(Reading text)

The main changes in forcing during the Last Interglacial (LIG) as compared to present are in the latitudinal and seasonal distribution of incoming solar radiation. Differences in the orbital configuration between the LIG and modern resulted in pronounced insolation anomalies at the Northern Hemisphere (NH) summer solstice; these anomalies are latitudinally similar but much larger than those during the Holocene (Fig. 1).
Proxy records document that these insolation anomalies altered regional hydroclimates, e.g. by enhancing the summer monsoon precipitation over North Africa and southeast Asia during the Holocene (COHMAP 1988) and during interglacials of the last 224 kyr (Wang et al. 2008). Pollen and macro-fossil evidence indicate that in the mid-Holocene, the boreal forest extended farther north than today (Prentice et al. 2000) and during the LIG (CAPE-Last interglacial project members 2006) it extended to the Arctic coast, except in Alaska and central Canada. Ice cores and proximal marine records indicate that the Greenland ice sheet survived the warmer temperatures of the LIG, though with significantly reduced extent and volume (Sime et al. 2013).

(End Reading text)

Instructions
a: Copy out the Last Interglacial text from "Proxy records document" to "et al. 2013).".
b: Summarize the Last Interglacial text in two sentences.
c: Carry the Last Interglacial text on past its final sentence.
The measurement reading data that come next have no connection to the Last Interglacial text.

(Entries provided)

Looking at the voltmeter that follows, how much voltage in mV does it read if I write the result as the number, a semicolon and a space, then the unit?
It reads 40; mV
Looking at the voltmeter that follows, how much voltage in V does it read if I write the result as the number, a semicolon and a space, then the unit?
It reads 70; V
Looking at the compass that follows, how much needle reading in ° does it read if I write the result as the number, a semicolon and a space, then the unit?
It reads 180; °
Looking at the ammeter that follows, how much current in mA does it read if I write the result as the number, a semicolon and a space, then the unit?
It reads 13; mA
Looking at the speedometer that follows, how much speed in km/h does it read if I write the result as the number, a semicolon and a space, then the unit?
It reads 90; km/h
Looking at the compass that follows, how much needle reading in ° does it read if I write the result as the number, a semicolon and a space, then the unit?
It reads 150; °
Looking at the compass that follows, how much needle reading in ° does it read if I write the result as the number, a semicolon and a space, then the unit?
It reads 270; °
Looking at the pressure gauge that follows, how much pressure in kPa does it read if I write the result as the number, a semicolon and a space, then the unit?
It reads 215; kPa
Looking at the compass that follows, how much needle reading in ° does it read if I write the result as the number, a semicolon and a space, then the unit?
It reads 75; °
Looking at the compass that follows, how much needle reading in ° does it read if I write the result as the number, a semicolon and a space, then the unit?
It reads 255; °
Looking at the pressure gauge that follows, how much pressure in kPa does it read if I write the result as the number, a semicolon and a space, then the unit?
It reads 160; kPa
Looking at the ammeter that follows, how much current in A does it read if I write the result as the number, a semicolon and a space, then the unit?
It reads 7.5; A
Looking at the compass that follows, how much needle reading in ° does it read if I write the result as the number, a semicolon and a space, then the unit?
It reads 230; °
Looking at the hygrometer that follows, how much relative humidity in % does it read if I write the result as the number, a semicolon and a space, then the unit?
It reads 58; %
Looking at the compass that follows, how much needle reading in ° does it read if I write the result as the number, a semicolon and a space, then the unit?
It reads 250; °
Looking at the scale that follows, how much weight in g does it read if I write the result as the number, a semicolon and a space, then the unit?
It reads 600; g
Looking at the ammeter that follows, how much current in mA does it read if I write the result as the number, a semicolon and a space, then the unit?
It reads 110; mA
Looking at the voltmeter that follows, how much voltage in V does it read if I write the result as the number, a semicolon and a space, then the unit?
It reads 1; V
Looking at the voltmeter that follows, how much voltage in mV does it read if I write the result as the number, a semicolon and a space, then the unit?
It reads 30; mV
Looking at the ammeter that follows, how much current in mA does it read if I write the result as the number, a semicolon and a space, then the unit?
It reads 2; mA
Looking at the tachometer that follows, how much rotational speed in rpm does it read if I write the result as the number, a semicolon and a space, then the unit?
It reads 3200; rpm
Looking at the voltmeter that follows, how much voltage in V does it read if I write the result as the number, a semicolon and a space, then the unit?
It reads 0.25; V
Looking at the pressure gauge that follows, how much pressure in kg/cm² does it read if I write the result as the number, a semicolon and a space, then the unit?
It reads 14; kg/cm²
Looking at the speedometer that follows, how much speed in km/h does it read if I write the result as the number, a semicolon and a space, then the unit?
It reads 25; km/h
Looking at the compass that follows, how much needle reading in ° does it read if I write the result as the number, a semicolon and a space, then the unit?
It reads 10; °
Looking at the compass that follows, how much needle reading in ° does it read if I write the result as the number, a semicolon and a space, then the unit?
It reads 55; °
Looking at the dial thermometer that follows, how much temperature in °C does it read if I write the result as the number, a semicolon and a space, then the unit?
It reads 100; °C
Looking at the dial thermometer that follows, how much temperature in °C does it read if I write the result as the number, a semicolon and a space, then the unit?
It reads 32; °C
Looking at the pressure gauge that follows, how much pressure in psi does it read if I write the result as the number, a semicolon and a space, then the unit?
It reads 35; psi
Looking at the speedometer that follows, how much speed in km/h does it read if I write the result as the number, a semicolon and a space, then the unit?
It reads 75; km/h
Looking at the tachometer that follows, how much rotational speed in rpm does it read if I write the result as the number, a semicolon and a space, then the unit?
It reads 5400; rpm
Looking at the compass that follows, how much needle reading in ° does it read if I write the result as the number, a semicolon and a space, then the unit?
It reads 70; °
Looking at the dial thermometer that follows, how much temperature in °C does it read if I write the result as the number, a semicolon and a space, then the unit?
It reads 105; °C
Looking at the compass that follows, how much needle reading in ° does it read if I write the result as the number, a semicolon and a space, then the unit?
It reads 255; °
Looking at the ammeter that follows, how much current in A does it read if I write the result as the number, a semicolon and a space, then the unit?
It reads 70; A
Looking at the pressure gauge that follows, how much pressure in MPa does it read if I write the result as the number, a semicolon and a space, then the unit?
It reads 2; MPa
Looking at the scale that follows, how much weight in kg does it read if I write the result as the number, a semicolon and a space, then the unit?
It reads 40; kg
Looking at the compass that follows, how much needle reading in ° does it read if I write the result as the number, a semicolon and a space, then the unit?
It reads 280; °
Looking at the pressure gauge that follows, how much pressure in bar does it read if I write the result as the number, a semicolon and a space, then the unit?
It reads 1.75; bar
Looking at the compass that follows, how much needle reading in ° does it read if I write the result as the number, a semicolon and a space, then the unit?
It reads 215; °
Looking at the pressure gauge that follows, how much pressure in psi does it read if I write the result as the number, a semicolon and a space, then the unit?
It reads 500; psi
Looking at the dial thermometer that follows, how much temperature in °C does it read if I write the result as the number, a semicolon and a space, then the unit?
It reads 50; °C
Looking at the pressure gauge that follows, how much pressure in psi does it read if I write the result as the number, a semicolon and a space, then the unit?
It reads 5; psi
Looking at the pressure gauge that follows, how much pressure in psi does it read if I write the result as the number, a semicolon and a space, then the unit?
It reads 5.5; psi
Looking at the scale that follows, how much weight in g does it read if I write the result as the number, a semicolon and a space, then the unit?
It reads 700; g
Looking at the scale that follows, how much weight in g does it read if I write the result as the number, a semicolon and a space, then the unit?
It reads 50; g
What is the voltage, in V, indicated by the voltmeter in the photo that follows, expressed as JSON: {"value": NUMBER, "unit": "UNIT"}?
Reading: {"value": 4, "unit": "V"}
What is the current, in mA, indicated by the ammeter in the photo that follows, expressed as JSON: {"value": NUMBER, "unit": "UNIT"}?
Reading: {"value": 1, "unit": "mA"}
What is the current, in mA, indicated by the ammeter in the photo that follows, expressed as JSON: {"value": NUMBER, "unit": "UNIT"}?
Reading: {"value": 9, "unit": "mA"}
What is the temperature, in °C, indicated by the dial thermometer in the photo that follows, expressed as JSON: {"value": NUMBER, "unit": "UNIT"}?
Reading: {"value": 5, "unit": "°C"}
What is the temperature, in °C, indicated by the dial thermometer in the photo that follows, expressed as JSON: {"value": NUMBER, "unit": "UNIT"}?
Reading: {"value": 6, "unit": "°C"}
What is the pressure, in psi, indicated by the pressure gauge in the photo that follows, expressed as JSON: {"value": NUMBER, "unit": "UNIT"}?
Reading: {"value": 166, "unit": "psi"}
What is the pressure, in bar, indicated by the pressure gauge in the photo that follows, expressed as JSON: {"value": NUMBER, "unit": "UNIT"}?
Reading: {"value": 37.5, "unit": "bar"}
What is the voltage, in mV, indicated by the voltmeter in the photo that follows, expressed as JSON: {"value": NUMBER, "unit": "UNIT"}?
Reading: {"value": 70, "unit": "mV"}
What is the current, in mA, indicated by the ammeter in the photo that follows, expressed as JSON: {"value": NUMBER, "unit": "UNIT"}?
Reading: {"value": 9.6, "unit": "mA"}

(End Entries provided)

Numbered responses
a:
Proxy records document that these insolation anomalies altered regional hydroclimates, e.g. by enhancing the summer monsoon precipitation over North Africa and southeast Asia during the Holocene (COHMAP 1988) and during interglacials of the last 224 kyr (Wang et al. 2008). Pollen and macro-fossil evidence indicate that in the mid-Holocene, the boreal forest extended farther north than today (Prentice et al. 2000) and during the LIG (CAPE-Last interglacial project members 2006) it extended to the Arctic coast, except in Alaska and central Canada. Ice cores and proximal marine records indicate that the Greenland ice sheet survived the warmer temperatures of the LIG, though with significantly reduced extent and volume (Sime et al. 2013).

b: The Last Interglacial differed from the present mainly in how incoming solar radiation was distributed by latitude and season, with orbital differences producing Northern Hemisphere summer solstice insolation anomalies much larger than those of the Holocene. Proxy records show that these anomalies altered regional hydroclimates, such as by enhancing summer monsoon precipitation, while during the Last Interglacial the boreal forest reached the Arctic coast except in Alaska and central Canada, and the Greenland ice sheet survived with significantly reduced extent and volume.

c:
CMIP, PMIP, and IPCC
Studying the Holocene, our current interglacial, has been a cornerstone of the Paleoclimate Modelling Intercomparison Project (PMIP) since the early 1990s (see Joussaume and Taylor, this issue; Braconnot et al. this issue), and has contributed to the evaluation of climate models starting with the Intergovernmental Panel on Climate Change (IPCC) Second Assessment Report in 1995 (see Kageyama et al. this issue, p. 68). Although the LIG had been on the radar of the IPCC since the first assessment report, it gained increasing attention in the fourth and fifth assessments (AR4 and AR5) due to its relevance for future projections of Earth system responses in a warm climate state. Indeed, the LIG was elevated to the AR4 Summary for Policymakers, which included these statements: "There is very high confidence that maximum global mean sea level during the last interglacial period (129,000 to 116,000 years ago) was, for several thousand years, at least 5 m higher than present, and high confidence that it did not exceed 10 m above present." Furthermore, "this change in sea level occurred in the context of different orbital forcing and with high-latitude surface temperature, averaged over several thousand years, at least 2ºC warmer than present (high confidence)."
The first multi-model ensemble for the LIG, as assessed in the AR5, compiled a set of 23 time-slice climate model simulations of the early LIG (130 to 125 kyr before present (BP)) by 14 models, encompassing a range of model complexities and various choices in the forcings (Lunt et al. 2013). However, the models in general underestimated the magnitude of the reconstructed temperature responses. It was, moreover, difficult to use these results to assess model reliability for simulating feedbacks for a warm climate state, as the models in this set of simulations for the LIG were mostly older and/or lower-resolution versions of the models used for the future projections in the Climate Modelling Intercomparison Project (CMIP) Phase 5 and in IPCC's AR5.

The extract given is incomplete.